Financial difficulties at two "Big 3" modem makers based in Taipei-CIS Technologies Inc. and GVC Corp.-are forcing them to restructure or merge with other local companies.
Electronics giant Taiwan Liton Electronics Co. Ltd. has purchased a 25% stake worth $77 million in GVC, which makes analog modems for Compaq, Hewlett-Packard, and other major OEMs. GVC is also revamping its operations following a string of losses and unsuccessful product launches.

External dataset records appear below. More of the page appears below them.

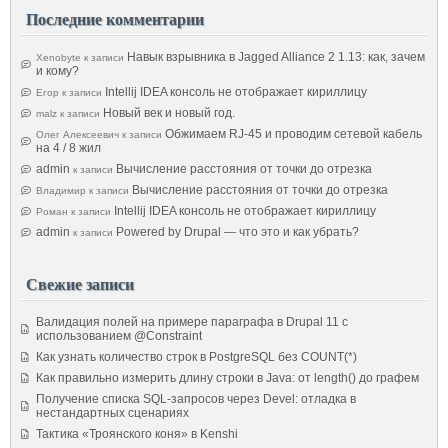
Последние комментарии
Навык взрывника в Jagged Alliance 2 1.13: как, зачем
Xenobyte
к записи
и кому?
Intellij IDEA консоль не отображает кириллицу
Егор
к записи
Новый век и новый год.
malz
к записи
Обжимаем RJ-45 и проводим сетевой кабель
Олег Алексеевич
к записи
на 4 / 8 жил
admin
Вычисление расстояния от точки до отрезка
к записи
Вычисление расстояния от точки до отрезка
Владимир
к записи
Intellij IDEA консоль не отображает кириллицу
Роман
к записи
admin
Powered by Drupal — что это и как убрать?
к записи
Свежие записи
Валидация полей на примере параграфа в Drupal 11 с
использованием @Constraint
Как узнать количество строк в PostgreSQL без COUNT(*)
Как правильно измерить длину строки в Java: от length() до графем
Получение списка SQL-запросов через Devel: отладка в
нестандартных сценариях
Тактика «Троянского коня» в Kenshi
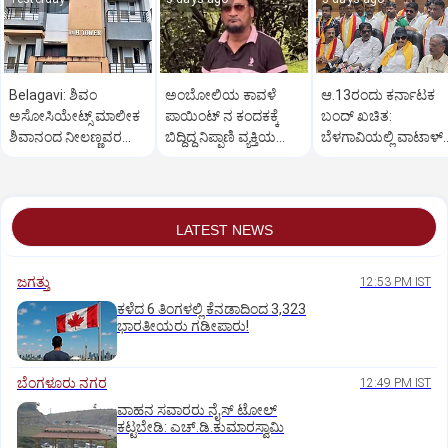
Belagavi: ಶಿವಂ
ಅಂಬೋಲಿಯ ಕಾವಳೆ‌
ಆ.13ರಂದು ಕರ್ನಾಟಕ
ಅಸೋಸಿಯೇಟ್ಸ್ ಮಾಲೀಕ
ಪಾಯಿಂಟ್ ನ ಕಂದಕಕ್ಕೆ
ಬಂದ್ ಖಚಿತ:
ಶಿವಾನಂದ ನೀಲಣ್ಣವರ
ಬಿದ್ದಿದ್ದ ನಿಪ್ಪಾಣಿ ವ್ಯಕ್ತಿಯ
ಬೆಳಗಾವಿಯಲ್ಲಿ ವಾಟಾಳ್
ಮನೆ ಮೇಲೆ ಇಡಿ‌ ದಾಳಿ
ಮೃತದೇಹ ಪತ್ತೆ
ನಾಗರಾಜ್ ಹೇಳಿಕೆ
LATEST NEWS
ಜಗತ್ತು
12:53 PM IST
ಕಳೆದ 6 ತಿಂಗಳಲ್ಲಿ ಕೆನಡಾದಿಂದ 3,323
ಭಾರತೀಯರು ಗಡೀಪಾರು!
ಬೆಂಗಳೂರು ನಗರ
12:49 PM IST
ವಾಹನ ಸವಾರರು ನೈಸ್‌ ಟೋಲ್‌
ಕಟ್ಟಬೇಡಿ: ಎಚ್‌.ಡಿ.ಕುಮಾರಸ್ವಾಮಿ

A group of new investors in recent weeks bailed out CIS, a maker of analog modems for IBM and others. The New Magnitude Group, a local construction concern and CIS' largest shareholder, has been removed from the CIS board and replaced by a group led by three local companies, A-Trend Technology Co. Ltd., Pacific Wire & Cable Co. Ltd., and Yageo Corp.

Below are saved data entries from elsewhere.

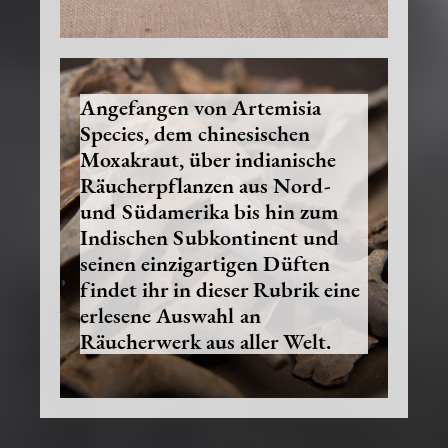
Angefangen von Artemisia
Species, dem chinesischen
Moxakraut, über indianische
Räucherpflanzen aus Nord-
und Südamerika bis hin zum
Indischen Subkontinent und
seinen einzigartigen Düften
findet ihr in dieser Rubrik eine
erlesene Auswahl an
Räucherwerk aus aller Welt.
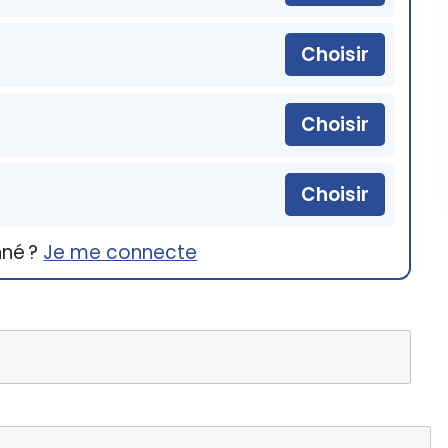
Choisir
Choisir
Choisir
nné ?
Je me connecte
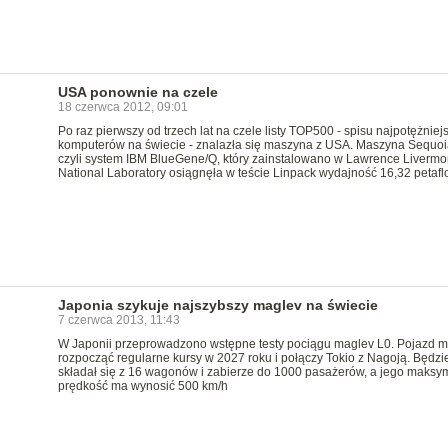
USA ponownie na czele
18 czerwca 2012, 09:01
Po raz pierwszy od trzech lat na czele listy TOP500 - spisu najpotężniej
komputerów na świecie - znalazła się maszyna z USA. Maszyna Sequoi
czyli system IBM BlueGene/Q, który zainstalowano w Lawrence Livermo
National Laboratory osiągnęła w teście Linpack wydajność 16,32 petafl
Japonia szykuje najszybszy maglev na świecie
7 czerwca 2013, 11:43
W Japonii przeprowadzono wstępne testy pociągu maglev L0. Pojazd 
rozpocząć regularne kursy w 2027 roku i połączy Tokio z Nagoją. Będzi
składał się z 16 wagonów i zabierze do 1000 pasażerów, a jego maksy
prędkość ma wynosić 500 km/h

Askey Computer Corp., another big modem maker based in Taipei, seems to be in good shape. Askey-whose customers include Cisco and Compaq-expects to earn $6.8 million on sales of $247.7 million in 1999, compared with net income of $4.6 million on sales of $195 million in 1998.

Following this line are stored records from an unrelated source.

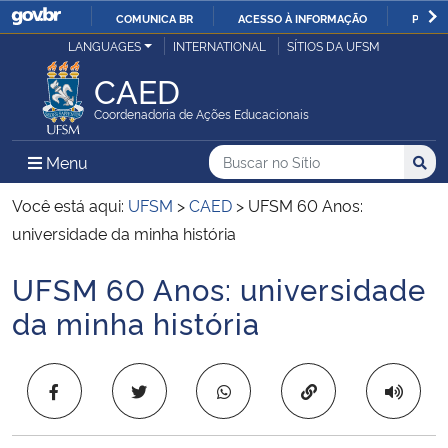
COMUNICA BR
ACESSO À INFORMAÇÃO
PARTI
Casa Civil
LANGUAGES
INTERNATIONAL
SÍTIOS DA UFSM
IR
PARA
CAED
Ministério da Justiça e Segurança Pública
O
Coordenadoria de Ações Educacionais
CONTEÚDO
Ministério da Defesa
Buscar no no Sítio
Busca
Busca:
Menu Principal do Sítio
Menu
Busc
Ministério das Relações Exteriores
Você está aqui:
UFSM
>
CAED
>
UFSM 60 Anos:
universidade da minha história
Ministério da Economia
UFSM 60 Anos: universidade
Início do conteúdo
Ministério da Infraestrutura
da minha história
Ministério da Agricultura, Pecuária e Abastecimento
Copiar para área 
Ministério da Educação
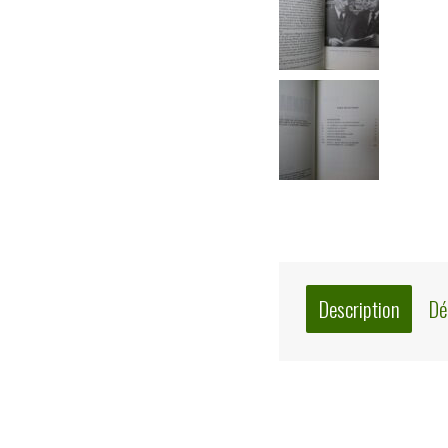
Description
Dé
Description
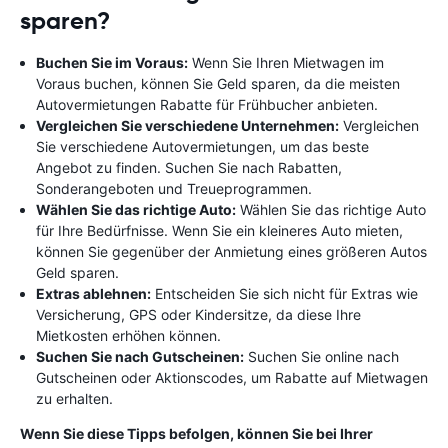
sparen?
Buchen Sie im Voraus:
Wenn Sie Ihren Mietwagen im
Voraus buchen, können Sie Geld sparen, da die meisten
Autovermietungen Rabatte für Frühbucher anbieten.
Vergleichen Sie verschiedene Unternehmen:
Vergleichen
Sie verschiedene Autovermietungen, um das beste
Angebot zu finden. Suchen Sie nach Rabatten,
Sonderangeboten und Treueprogrammen.
Wählen Sie das richtige Auto:
Wählen Sie das richtige Auto
für Ihre Bedürfnisse. Wenn Sie ein kleineres Auto mieten,
können Sie gegenüber der Anmietung eines größeren Autos
Geld sparen.
Extras ablehnen:
Entscheiden Sie sich nicht für Extras wie
Versicherung, GPS oder Kindersitze, da diese Ihre
Mietkosten erhöhen können.
Suchen Sie nach Gutscheinen:
Suchen Sie online nach
Gutscheinen oder Aktionscodes, um Rabatte auf Mietwagen
zu erhalten.
Wenn Sie diese Tipps befolgen, können Sie bei Ihrer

But Taiwan's 30 or so smaller modem suppliers are facing difficult times due to stiff worldwide competition and falling margins, analysts said. "There's a lot of restructuring in Taiwan's modem industry now,'' said Carol Ding, an analyst with the Market Intelligence Center, Taipei. "The smaller modem makers in Taiwan will vanish or be absorbed by larger companies."
The island is the world's largest modem supplier, with a 37.9% market share in 1998, according to MIC. And Askey, CIS, and GVC represent 75% of Taiwan's modem shipments.
"It would be difficult to replace Taiwan in terms of modems in the worldwide supply chain," Ding said.
OEMs are also counting on local companies to help them make the transition to the digital world. In fact, local companies are beginning to build products such as cable and DSL modems for leading OEMs, Ding added.
Foreign OEMs, many of which source their modems exclusively from Taiwan, are monitoring the market.
"If our supplier has financial difficulties, we will examine the situation and decide whether they can deliver our orders,'' said a spokesman at HP's Taiwan operations. HP, which buys its modems from GVC, has made no decision to switch vendors, the spokesman added.
GVC, which ships more than 800,000 modems per month, ran into financial trouble after making big but unsuccessful pushes into the digital camera, monitor, motherboard, and other markets. GVC reported a loss of $94.8 million on sales of $323.8 million in the first half of 1999.
Taiwan Liton has assumed control of GVC. Michael Chang, GVC's chairman, will be replaced by Raymond Soong, who holds the same title for Taiwan Liton, a supplier of LEDs, monitors, power supplies, and other products.
GVC has also folded its monitor unit, shut its motherboard operations in the Philippines, and plans to spin-off its LAN-equipment business.
"Our modem business has been profitable,'' said Jerry Ku, vice president of GVC. We made several investments that lost money. This year, we will sell or fold unprofitable businesses and focus on our core communications and PC areas."
Meanwhile, CIS projects a loss of $14.7 million on sales of $278.6 million this year, compared with a deficit of $216.7 million on sales of $263.2 million in 1998.
CIS lost money because of bad investments in the local stock market, a spokesman said, adding that the company's modem business is still in good shape.